Alors qu’on lutte, à raison, contre les infox qui se répandent dans l’opinion humaine, il en est une qui a traversé l’histoire. Le Moyen-Age aurait été à ce point obscurantiste qu’il aurait cru, jusqu’à la rupture intervenant au moment de la modernité, que notre planète était plate.

Ce que démontrent nos auteurs, avec force référencement, c’est que la conviction de la sphérité de la terre remonte au moins à 2 500 ans avant le temps présent. Platon (V-IVème siècle avant JC), Aristote (IVème siècle avant JC) en parlent comme d’une banalité. Le mathématicien grec Ératosthène évalue même sa périphérie à 40 000 kilomètres en utilisant la courbure de la terre (IIIème siècle avant JC). Si quelques esprits continuent alors à douter, ils sont une poignée. Les marins connaissaient depuis longtemps la courbe que fait l’océan faisant disparaître les voiles à l’horizon et les astronomes vérifiaient la forme de la terre à chaque éclipse. 

Pourquoi alors, la légende d’une telle ignorance prétendue de l’époque qui succède ?

Le premier mythe tient à la soi-disant perte des savoirs de l’antiquité à la jonction avec le Moyen-Age. Rien ne permet de l’attester, les monastères et les universités continuant pendant mille ans à commenter les textes grecs que leur a transmis la civilisation romaine, bientôt relayée par la traduction arabe des classiques de l’antiquité. Il ne faut pas confondre le nouvel intérêt pour cette littérature dans le foisonnement intellectuel des XVème et XVIème siècle et une prétendue « redécouverte ». Il n’y a jamais eu rupture, mais continuité entre les deux époques. Et les manuels compilant les connaissances acquises ne font pas mystère de la rotondité de notre planète.

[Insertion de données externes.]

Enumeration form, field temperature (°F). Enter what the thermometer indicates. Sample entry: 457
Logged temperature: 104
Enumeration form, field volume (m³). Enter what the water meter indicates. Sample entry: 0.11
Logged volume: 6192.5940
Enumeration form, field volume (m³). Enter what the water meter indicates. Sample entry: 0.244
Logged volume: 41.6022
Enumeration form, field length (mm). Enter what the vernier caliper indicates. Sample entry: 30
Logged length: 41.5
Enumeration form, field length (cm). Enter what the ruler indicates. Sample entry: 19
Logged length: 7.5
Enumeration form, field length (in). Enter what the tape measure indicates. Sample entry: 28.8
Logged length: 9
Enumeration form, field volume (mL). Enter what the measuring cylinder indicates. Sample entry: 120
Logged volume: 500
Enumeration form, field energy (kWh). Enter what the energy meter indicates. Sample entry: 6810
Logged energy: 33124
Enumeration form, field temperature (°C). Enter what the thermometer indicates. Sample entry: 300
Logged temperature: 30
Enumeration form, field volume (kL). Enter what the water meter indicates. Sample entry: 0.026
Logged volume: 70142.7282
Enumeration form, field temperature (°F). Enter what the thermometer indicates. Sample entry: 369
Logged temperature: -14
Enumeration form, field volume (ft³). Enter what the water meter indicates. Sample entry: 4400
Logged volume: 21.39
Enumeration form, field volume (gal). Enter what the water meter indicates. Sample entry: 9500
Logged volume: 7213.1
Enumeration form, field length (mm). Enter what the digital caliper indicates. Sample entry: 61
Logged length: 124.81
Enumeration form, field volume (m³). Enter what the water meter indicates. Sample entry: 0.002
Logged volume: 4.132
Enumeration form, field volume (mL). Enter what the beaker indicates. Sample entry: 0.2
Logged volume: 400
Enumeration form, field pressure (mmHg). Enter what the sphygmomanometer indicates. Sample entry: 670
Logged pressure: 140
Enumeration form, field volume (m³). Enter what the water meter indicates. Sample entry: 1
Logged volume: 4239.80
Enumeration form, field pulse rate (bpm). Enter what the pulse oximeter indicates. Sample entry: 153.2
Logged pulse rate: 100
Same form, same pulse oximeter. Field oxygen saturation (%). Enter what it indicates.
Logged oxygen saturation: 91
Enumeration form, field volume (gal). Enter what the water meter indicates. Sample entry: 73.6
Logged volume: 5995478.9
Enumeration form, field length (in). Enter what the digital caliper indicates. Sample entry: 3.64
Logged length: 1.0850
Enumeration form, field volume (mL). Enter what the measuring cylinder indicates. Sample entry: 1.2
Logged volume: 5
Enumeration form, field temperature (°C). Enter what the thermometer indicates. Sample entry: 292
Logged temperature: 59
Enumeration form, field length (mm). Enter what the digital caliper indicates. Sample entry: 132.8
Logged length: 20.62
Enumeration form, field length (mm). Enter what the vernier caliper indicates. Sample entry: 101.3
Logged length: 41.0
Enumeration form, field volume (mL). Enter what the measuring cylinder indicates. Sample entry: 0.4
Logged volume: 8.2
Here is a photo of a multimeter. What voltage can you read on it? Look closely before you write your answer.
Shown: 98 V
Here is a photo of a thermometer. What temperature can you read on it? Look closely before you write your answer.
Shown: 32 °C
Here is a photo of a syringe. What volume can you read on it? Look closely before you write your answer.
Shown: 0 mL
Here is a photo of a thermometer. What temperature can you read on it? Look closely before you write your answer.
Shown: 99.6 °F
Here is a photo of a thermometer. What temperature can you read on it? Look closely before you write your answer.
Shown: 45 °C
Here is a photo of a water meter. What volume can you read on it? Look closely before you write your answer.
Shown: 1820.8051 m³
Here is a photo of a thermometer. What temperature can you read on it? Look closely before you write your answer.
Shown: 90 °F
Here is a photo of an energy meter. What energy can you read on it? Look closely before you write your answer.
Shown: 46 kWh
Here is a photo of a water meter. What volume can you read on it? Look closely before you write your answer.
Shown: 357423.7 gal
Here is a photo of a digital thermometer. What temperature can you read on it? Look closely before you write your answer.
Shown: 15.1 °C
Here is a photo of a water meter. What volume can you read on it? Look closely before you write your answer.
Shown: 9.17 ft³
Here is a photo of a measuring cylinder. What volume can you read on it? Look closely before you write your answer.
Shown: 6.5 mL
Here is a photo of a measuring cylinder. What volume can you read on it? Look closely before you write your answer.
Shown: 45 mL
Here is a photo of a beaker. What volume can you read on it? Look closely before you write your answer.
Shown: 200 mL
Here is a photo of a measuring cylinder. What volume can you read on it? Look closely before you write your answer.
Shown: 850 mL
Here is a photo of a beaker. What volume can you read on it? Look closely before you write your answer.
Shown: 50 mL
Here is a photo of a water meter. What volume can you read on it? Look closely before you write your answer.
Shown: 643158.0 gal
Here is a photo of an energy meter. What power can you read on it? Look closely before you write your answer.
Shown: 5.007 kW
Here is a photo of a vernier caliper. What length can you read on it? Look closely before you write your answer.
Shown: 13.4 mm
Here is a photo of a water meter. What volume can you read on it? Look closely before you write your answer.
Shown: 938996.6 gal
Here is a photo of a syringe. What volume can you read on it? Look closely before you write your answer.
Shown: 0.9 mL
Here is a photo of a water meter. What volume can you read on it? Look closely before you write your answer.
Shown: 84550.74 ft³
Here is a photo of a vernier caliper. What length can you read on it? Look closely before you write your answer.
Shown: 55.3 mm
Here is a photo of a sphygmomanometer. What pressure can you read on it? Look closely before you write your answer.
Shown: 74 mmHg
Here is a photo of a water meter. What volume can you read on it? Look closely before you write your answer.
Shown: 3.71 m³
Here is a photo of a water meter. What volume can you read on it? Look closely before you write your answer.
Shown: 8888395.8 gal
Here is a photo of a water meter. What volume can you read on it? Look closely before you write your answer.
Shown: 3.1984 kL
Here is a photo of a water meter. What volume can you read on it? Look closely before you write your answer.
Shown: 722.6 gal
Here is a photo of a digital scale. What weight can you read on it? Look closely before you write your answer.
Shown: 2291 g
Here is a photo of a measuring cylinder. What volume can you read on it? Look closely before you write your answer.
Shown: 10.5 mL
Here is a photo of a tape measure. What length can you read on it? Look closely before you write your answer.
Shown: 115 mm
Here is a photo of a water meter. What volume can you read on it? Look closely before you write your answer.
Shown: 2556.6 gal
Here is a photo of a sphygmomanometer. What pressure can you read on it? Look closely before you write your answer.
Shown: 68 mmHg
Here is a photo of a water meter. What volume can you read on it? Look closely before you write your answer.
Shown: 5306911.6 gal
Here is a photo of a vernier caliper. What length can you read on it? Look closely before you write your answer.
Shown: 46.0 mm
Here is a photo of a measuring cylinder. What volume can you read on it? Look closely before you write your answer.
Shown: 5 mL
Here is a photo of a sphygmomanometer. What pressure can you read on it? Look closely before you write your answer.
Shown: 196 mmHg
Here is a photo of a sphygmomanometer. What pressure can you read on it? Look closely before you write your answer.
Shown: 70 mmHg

Le second mythe a été largement alimenté par les protestants, les positivistes et les scientistes, dans leur combat contre l’église romaine. L’accusation portée est récurrente : l’institution religieuse se serait toujours opposée aux systèmes cosmologiques distincts de la tradition biblique. Celle-ci étant des plus évanescentes, elle fut peu évoquée. Là encore, si l’on peut identifier quelques ecclésiastiques bornés et dogmatiques, on trouve bien d’autres clercs dotés d’une ouverture d’esprit et d’une grande curiosité. La croyance en une terre plate y est, en tout cas, des plus marginale.

Troisième mythe, celui de la condamnation de Galilée qui aurait été accusé de défendre l’idée d’une terre sphérique. Rien de plus faux, le procès qui lui fut fait concernant sa théorie de l’héliocentrisme qui fut effectivement farouchement combattue. L’idée d’une terre ronde était largement répandue dans l’église. Ou plus exactement, elle ne faisait pas débat !

Quatrième mythe, un Christophe Colomb devant convaincre lors de la conférence (aussi appelée concile) de Salamanque des théologiens scolastiques que son projet de voyage était réalisable, malgré l’affirmation des Écritures voulant que les cieux seraient étendus comme la toile d’un Tabernacle (toile de tente). Aucune trace crédible de ce débat n’existe en réalité, le récit qui en fut fait aux XIXème siècle relevant de la pure fiction littéraire.

Que le militantisme anticlérical ait voulu combattre une institution qui établit sa tyrannie durant plus de 1 500 ans et une chose, que l’on conçoive une progression linéaire du savoir inspiré par Auguste Conte allant de l’ignorance initiale aux connaissances scientifiques modernes en est une autre.